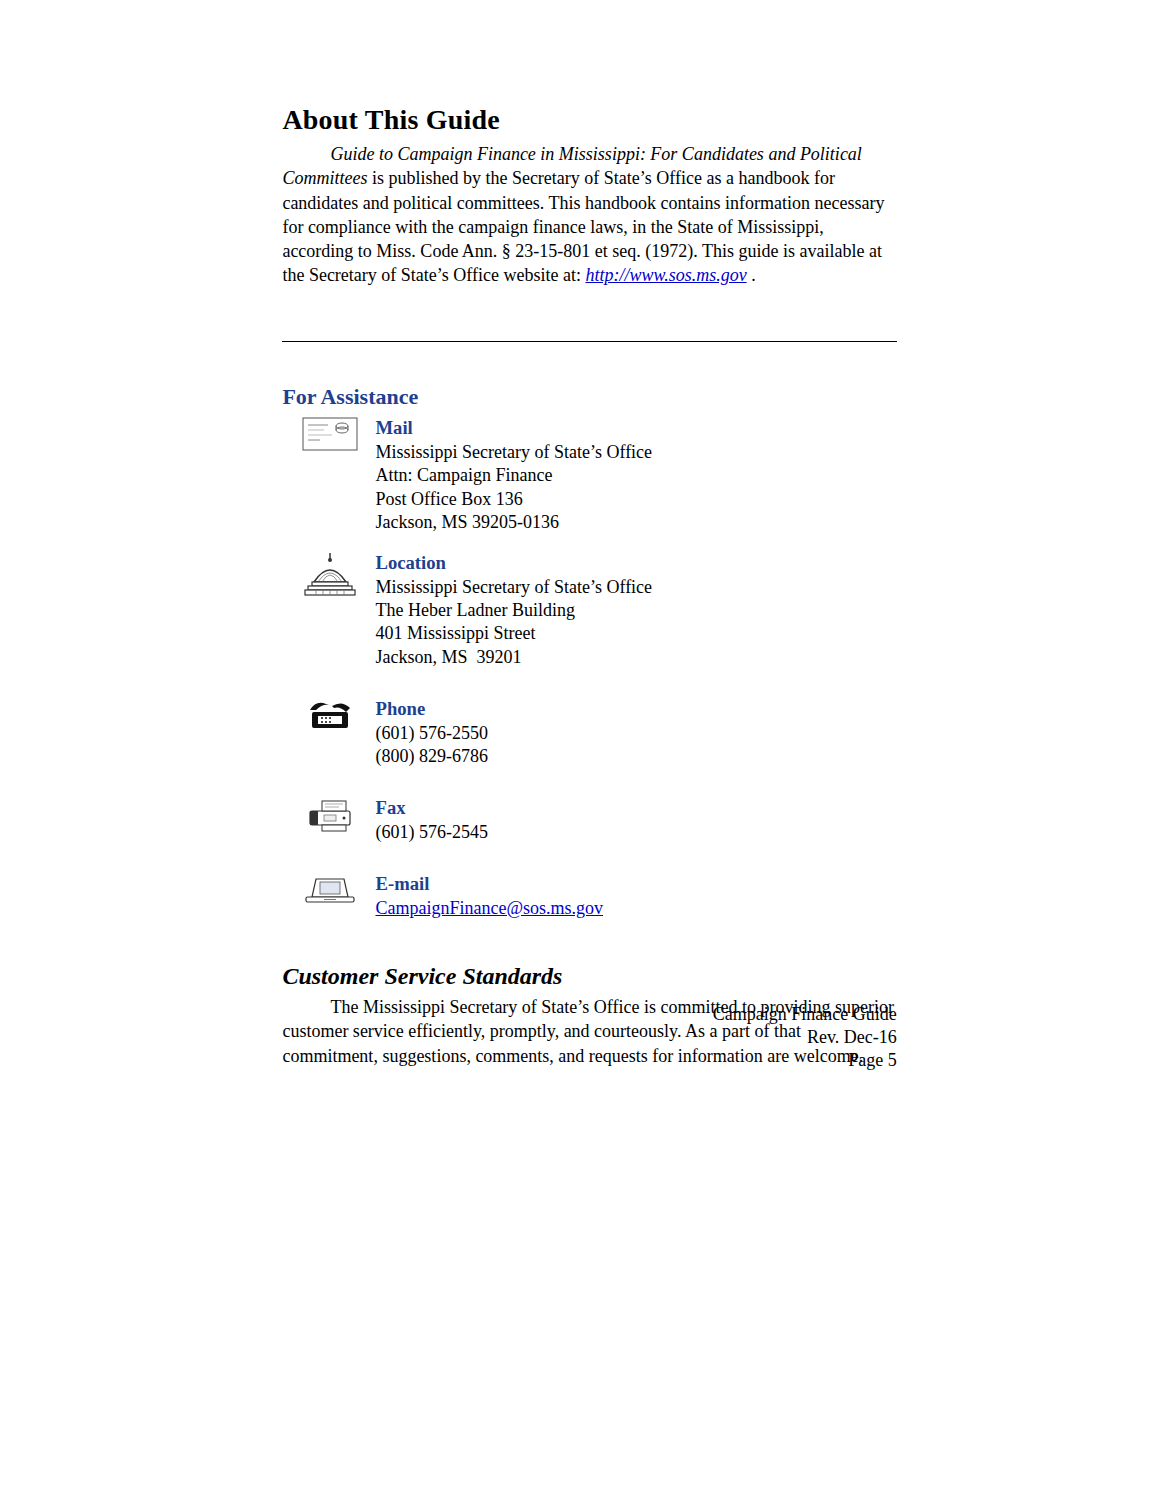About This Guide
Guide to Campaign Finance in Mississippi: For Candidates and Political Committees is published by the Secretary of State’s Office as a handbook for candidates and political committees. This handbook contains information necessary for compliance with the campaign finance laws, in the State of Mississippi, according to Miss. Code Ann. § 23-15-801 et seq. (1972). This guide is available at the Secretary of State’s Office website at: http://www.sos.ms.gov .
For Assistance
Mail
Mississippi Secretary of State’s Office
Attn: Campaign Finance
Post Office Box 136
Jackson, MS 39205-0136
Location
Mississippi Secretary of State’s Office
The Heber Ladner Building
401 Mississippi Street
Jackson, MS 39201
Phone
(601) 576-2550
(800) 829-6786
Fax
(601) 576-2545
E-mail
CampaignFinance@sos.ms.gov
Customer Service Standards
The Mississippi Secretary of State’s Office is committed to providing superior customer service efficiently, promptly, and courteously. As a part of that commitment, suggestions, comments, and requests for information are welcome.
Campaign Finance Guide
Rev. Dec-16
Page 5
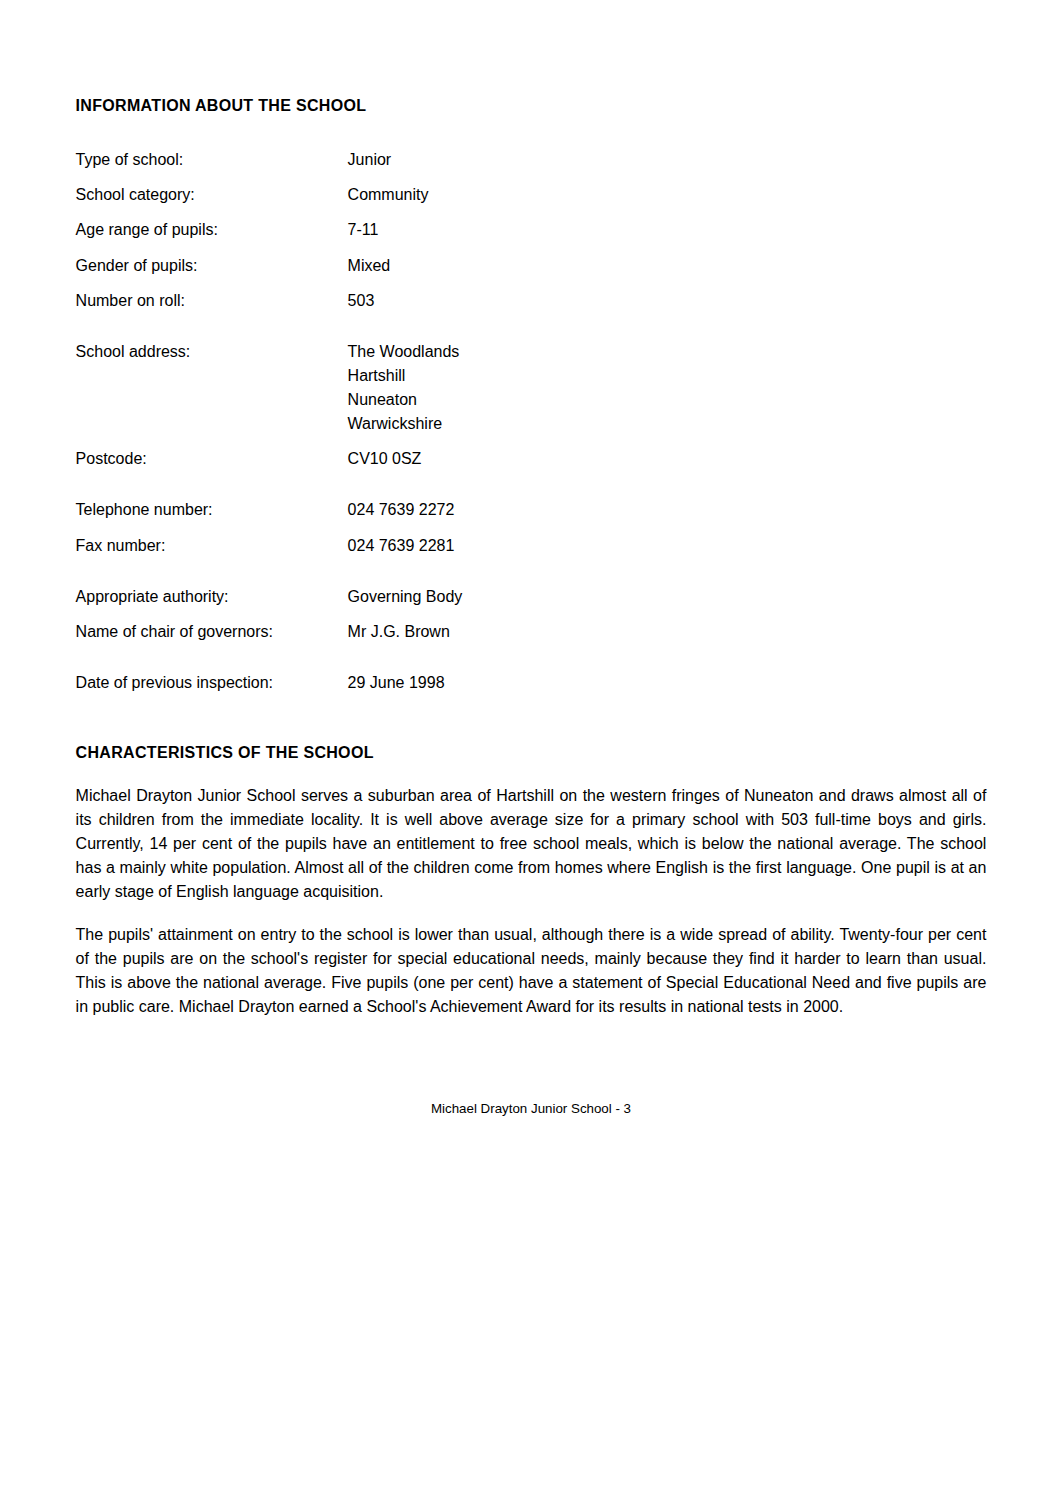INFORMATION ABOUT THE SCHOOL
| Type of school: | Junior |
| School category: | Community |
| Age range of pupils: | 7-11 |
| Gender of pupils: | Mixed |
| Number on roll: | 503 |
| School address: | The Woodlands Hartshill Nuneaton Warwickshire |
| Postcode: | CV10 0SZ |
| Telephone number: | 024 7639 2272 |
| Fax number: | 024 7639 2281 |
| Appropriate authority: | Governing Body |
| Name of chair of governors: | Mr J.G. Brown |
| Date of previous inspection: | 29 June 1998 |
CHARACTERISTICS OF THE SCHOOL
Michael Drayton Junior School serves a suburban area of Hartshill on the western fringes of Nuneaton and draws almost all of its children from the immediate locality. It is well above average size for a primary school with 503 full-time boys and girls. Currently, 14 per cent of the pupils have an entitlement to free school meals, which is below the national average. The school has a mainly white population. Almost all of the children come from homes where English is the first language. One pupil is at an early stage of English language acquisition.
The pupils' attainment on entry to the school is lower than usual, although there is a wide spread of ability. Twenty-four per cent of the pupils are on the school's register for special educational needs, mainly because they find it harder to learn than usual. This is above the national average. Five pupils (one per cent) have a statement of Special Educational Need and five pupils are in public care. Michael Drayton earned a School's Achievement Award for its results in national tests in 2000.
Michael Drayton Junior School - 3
--------------------
Find "school: | Junior |" in the entries above and copy that whole line exactly, then each line after it through the line that contains "Michael Drayton Junior School serves".

| Type of school: | Junior |
| School category: | Community |
| Age range of pupils: | 7-11 |
| Gender of pupils: | Mixed |
| Number on roll: | 503 |
| School address: | The Woodlands Hartshill Nuneaton Warwickshire |
| Postcode: | CV10 0SZ |
| Telephone number: | 024 7639 2272 |
| Fax number: | 024 7639 2281 |
| Appropriate authority: | Governing Body |
| Name of chair of governors: | Mr J.G. Brown |
| Date of previous inspection: | 29 June 1998 |
CHARACTERISTICS OF THE SCHOOL
Michael Drayton Junior School serves a suburban area of Hartshill on the western fringes of Nuneaton and draws almost all of its children from the immediate locality. It is well above average size for a primary school with 503 full-time boys and girls. Currently, 14 per cent of the pupils have an entitlement to free school meals, which is below the national average. The school has a mainly white population. Almost all of the children come from homes where English is the first language. One pupil is at an early stage of English language acquisition.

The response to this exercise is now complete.